Her breath hitched. “You’re not real.”
“You made me real, baby.” His voice softened, sweet like poisoned honey. “You put me in the ground. But love doesn’t rot, Lena. Not even in death.”
She gripped the drawer handle, ready to pull.
“I only came back because you called me,” he said.
“What?” she whispered.
He tilted his head. “The night you cried over my grave. When you said you wished you could take it back. When you said you still loved me, even after everything.”
That night. The wine. The guilt. The tears. The words she thought no one heard.
Oh god.
“I didn’t mean it,” she said.
“Yes, you did,” Gabriel whispered. “And I forgive you.”
She finally pulled the drawer—but the gun was gone.
“You’re not going to hurt me again,” he said, holding up the weapon in his hand. “I’m here for you, Lena. We can finish what we started.”
She darted for the back door, but he was faster. Always was. He caught her by the waist and slammed her against the fridge, his face inches from hers. Cold breath. Dead breath.
And still, his touch made her skin burn like it used to. She hated that.
“You still feel it too,” he murmured. “That fire.”
“I felt fear,” she spat.
He leaned in, lips brushing her ear. “Fear and desire, Lena. Two sides of the same knife.”
She shoved him back and bolted up the stairs, locking herself in the bedroom. Her body trembled as she dug into the closet for the old box. Inside it: the photos, the bloody necklace, the bone-handled dagger he once gave her on their anniversary. For protection, he’d said.
Now it would be her salvation.
She didn’t hear him follow. She only heard the creak of the floorboards outside the door. Then—
Click.
The lock turned from the outside.
He still had the key.
“Open the door,” Gabriel said gently. “Let me prove it. Let me show you what love looks like after death.”

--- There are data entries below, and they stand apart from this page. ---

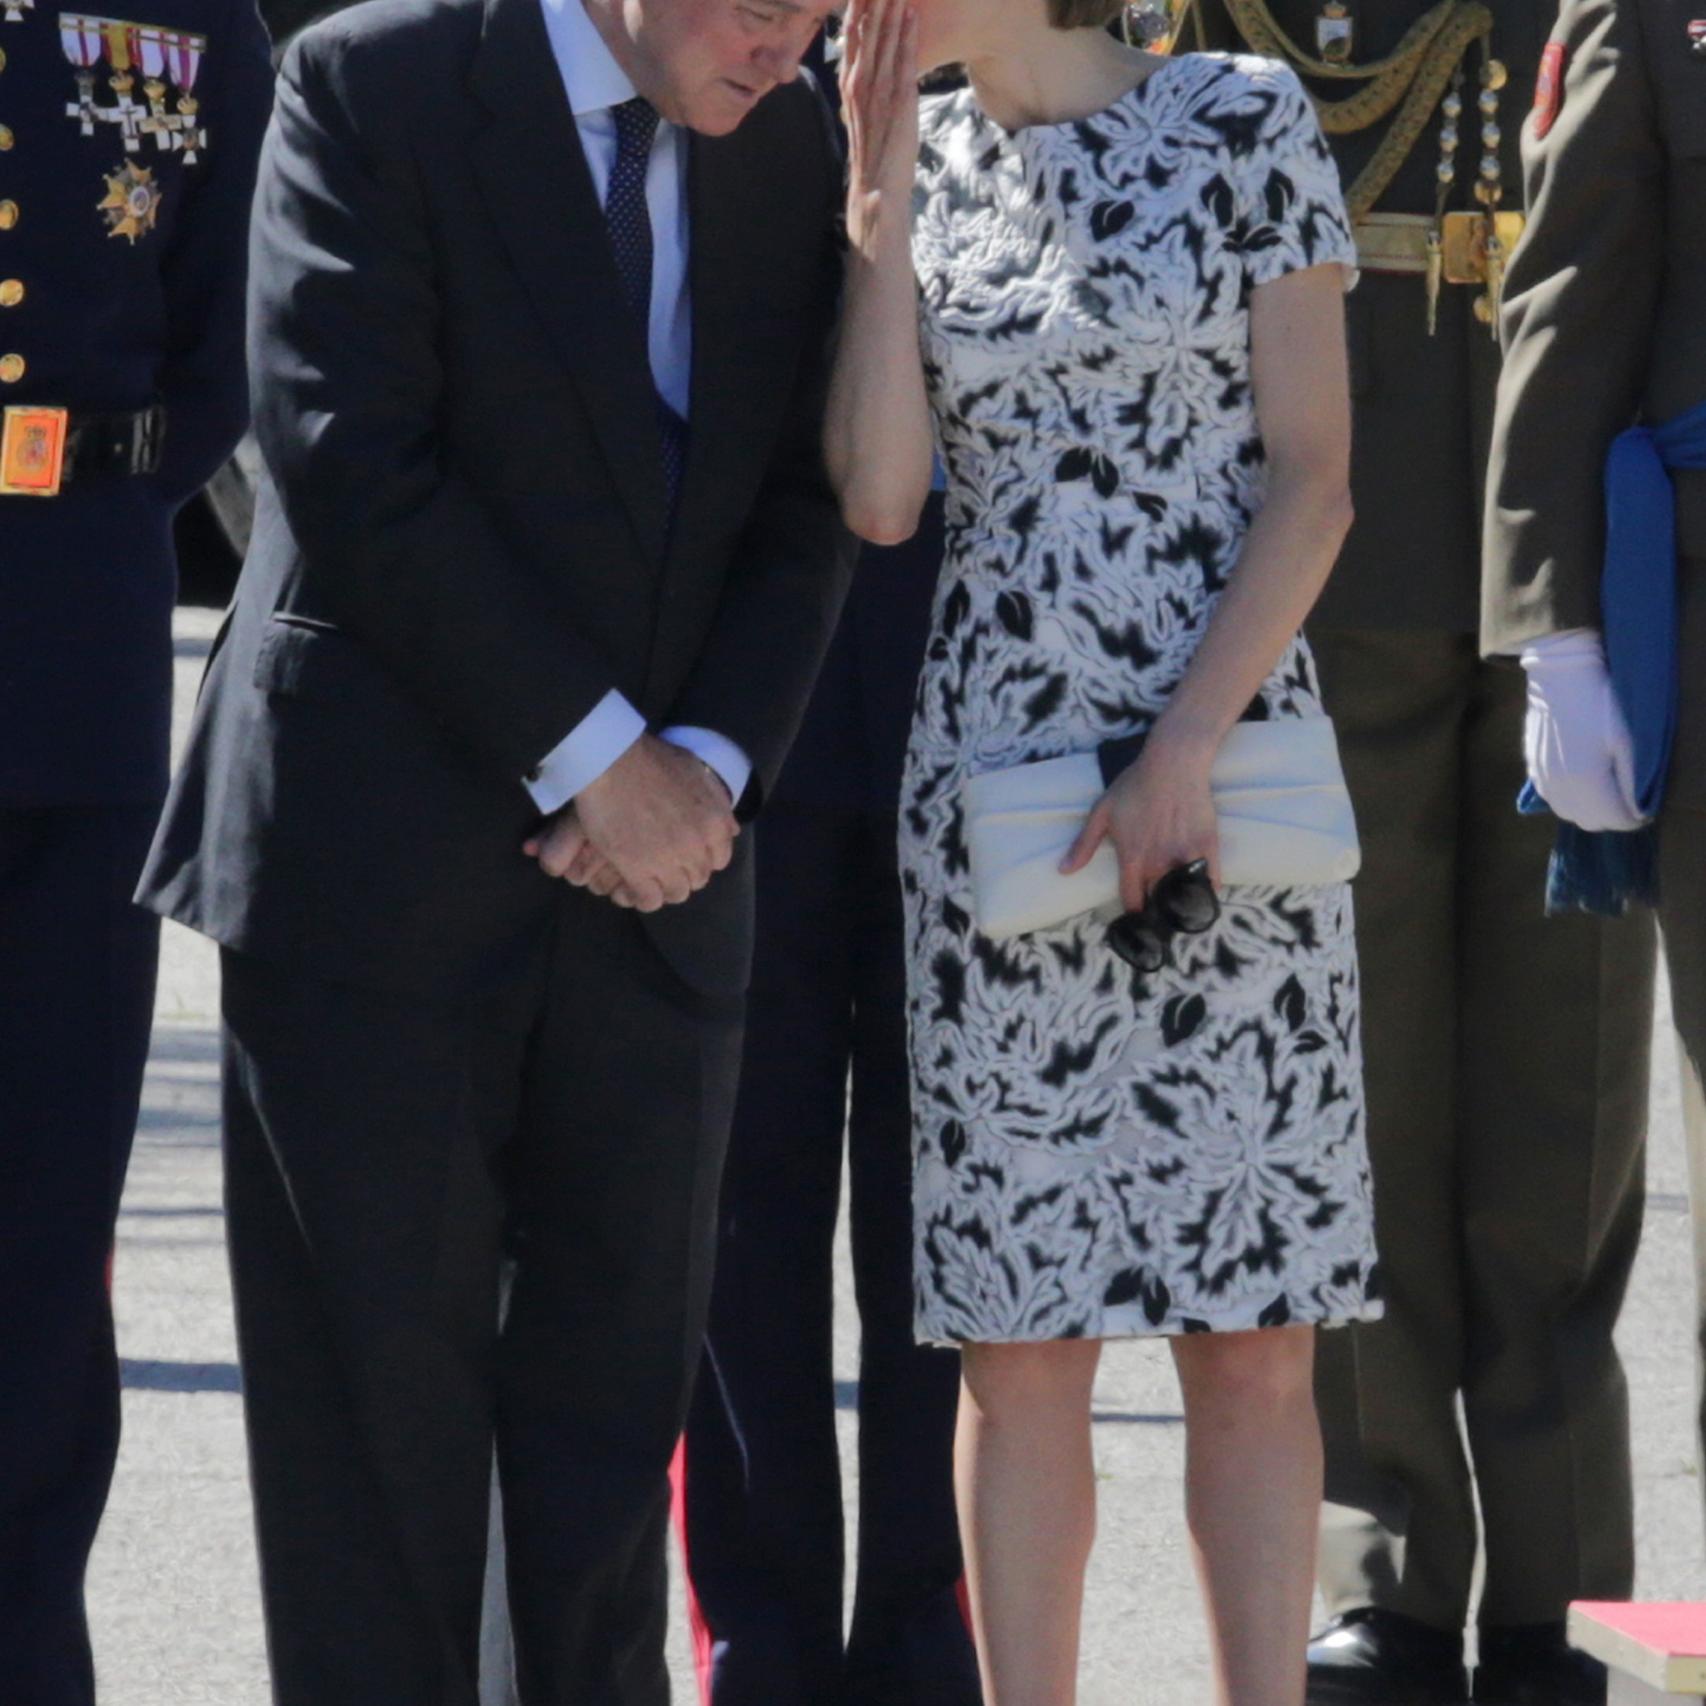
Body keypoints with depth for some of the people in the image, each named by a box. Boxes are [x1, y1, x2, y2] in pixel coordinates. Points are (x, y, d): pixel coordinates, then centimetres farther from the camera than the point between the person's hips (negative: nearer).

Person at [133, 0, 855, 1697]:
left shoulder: (792, 148, 9)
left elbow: (803, 498, 10)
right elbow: (352, 466, -14)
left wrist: (711, 766, -7)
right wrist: (592, 751, -13)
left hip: (654, 858, 5)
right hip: (378, 845, -4)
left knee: (620, 1370, 4)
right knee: (381, 1371, -1)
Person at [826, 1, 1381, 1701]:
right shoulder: (912, 166, 9)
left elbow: (1314, 477, -4)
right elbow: (878, 495, -2)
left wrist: (1183, 753, -12)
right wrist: (880, 206, -6)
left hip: (1225, 774, -2)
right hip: (994, 791, 2)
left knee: (1255, 1339, 0)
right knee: (1017, 1337, 2)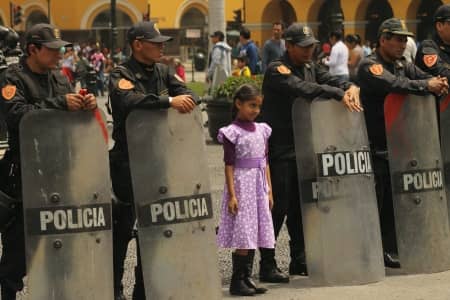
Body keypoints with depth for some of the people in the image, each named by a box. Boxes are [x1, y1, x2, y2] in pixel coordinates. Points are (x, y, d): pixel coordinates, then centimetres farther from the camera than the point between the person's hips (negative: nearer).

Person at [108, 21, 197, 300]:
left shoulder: (163, 71, 10)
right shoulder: (121, 75, -10)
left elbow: (187, 93, 2)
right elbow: (129, 100, -30)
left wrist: (186, 100, -21)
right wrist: (169, 101, -36)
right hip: (128, 162, -6)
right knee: (123, 226, 2)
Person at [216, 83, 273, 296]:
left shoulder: (261, 130, 11)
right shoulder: (232, 132, -8)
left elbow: (265, 162, 14)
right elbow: (229, 165, -11)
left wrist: (269, 190, 11)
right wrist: (232, 195, -15)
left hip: (259, 186, 7)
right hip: (242, 184, -7)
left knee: (254, 235, 8)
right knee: (243, 235, -6)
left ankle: (246, 277, 16)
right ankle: (237, 281, 1)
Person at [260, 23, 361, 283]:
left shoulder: (310, 66, 14)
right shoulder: (277, 70, -12)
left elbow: (329, 78, 4)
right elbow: (304, 88, -26)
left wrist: (351, 87, -18)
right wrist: (339, 94, -31)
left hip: (302, 148, 8)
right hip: (279, 150, -8)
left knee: (300, 206, 12)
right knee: (279, 206, -8)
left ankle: (299, 261, 21)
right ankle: (267, 266, -2)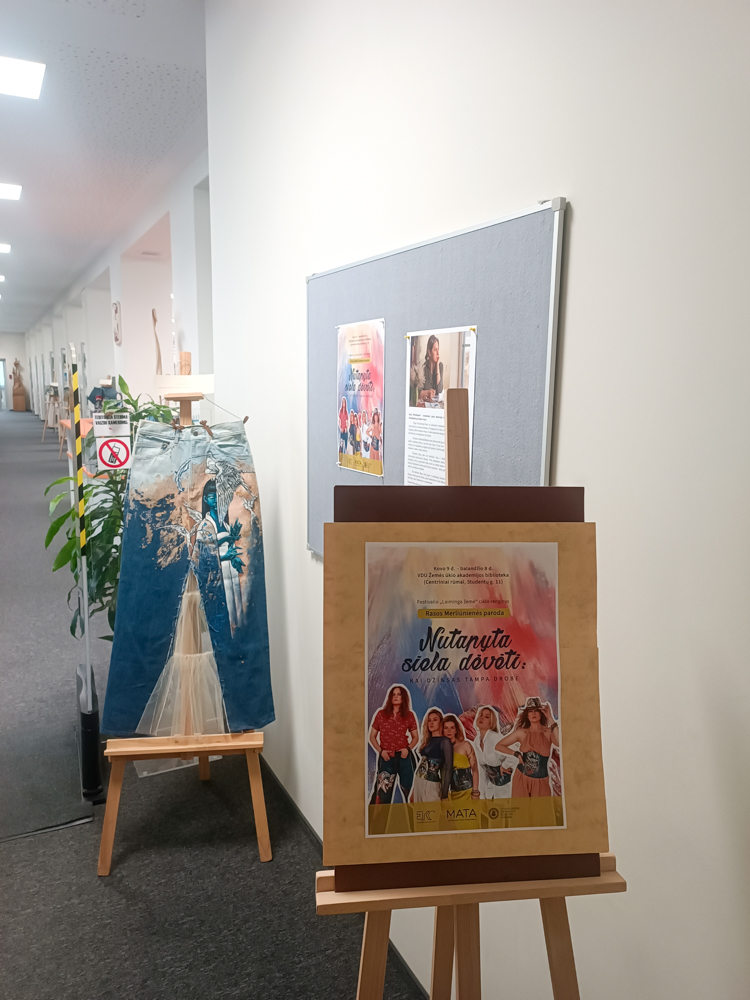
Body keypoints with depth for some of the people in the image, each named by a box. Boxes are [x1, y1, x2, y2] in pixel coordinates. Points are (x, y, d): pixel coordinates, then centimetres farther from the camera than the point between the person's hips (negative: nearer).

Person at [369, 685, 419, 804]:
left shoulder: (409, 715, 7)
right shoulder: (381, 714, 5)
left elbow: (415, 737, 13)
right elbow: (372, 736, 9)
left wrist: (408, 749, -5)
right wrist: (380, 751, -5)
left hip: (404, 757, 1)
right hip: (386, 758, -1)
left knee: (408, 789, 1)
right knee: (383, 793, -2)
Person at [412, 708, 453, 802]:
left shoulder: (445, 741, -9)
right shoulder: (428, 740, 12)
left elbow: (448, 769, -10)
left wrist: (444, 794, -12)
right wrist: (414, 790, 16)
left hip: (430, 784, -7)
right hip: (418, 782, 7)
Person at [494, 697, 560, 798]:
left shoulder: (548, 732, -4)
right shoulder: (522, 733, 0)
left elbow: (560, 743, -27)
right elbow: (498, 746, 4)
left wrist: (551, 720, -22)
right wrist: (516, 753, -8)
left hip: (541, 781, -1)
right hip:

She gripped the dagger and braced herself.
The door opened slowly, and he stepped in. His eyes were darker now, shadows swimming in them. Something was wearing Gabriel’s skin—but it wasn’t him anymore. Not entirely.
“I buried you because I had to,” she said, voice shaking.
“And I came back because I chose to.”
She lunged.
The blade sank deep into his chest, straight through his heart.
Gabriel gasped.
But he didn’t bleed.
Instead, his mouth curved into a sick grin. “You always were a fighter.”
She screamed, pulling the blade out and stabbing again and again, until the room spun, until the carpet was soaked in mud and shadow and death.
Then silence.
Gabriel’s body collapsed.
Lena sank beside him, choking on sobs. Her body ached, her soul frayed. But it was done.
She crawled to the corner, curling up as the night stretched around her.
And in the stillness, she heard it again.
Knock.
Knock.
Knock.
Not from the door this time.
From under the floorboards.
From the grave she never truly finished.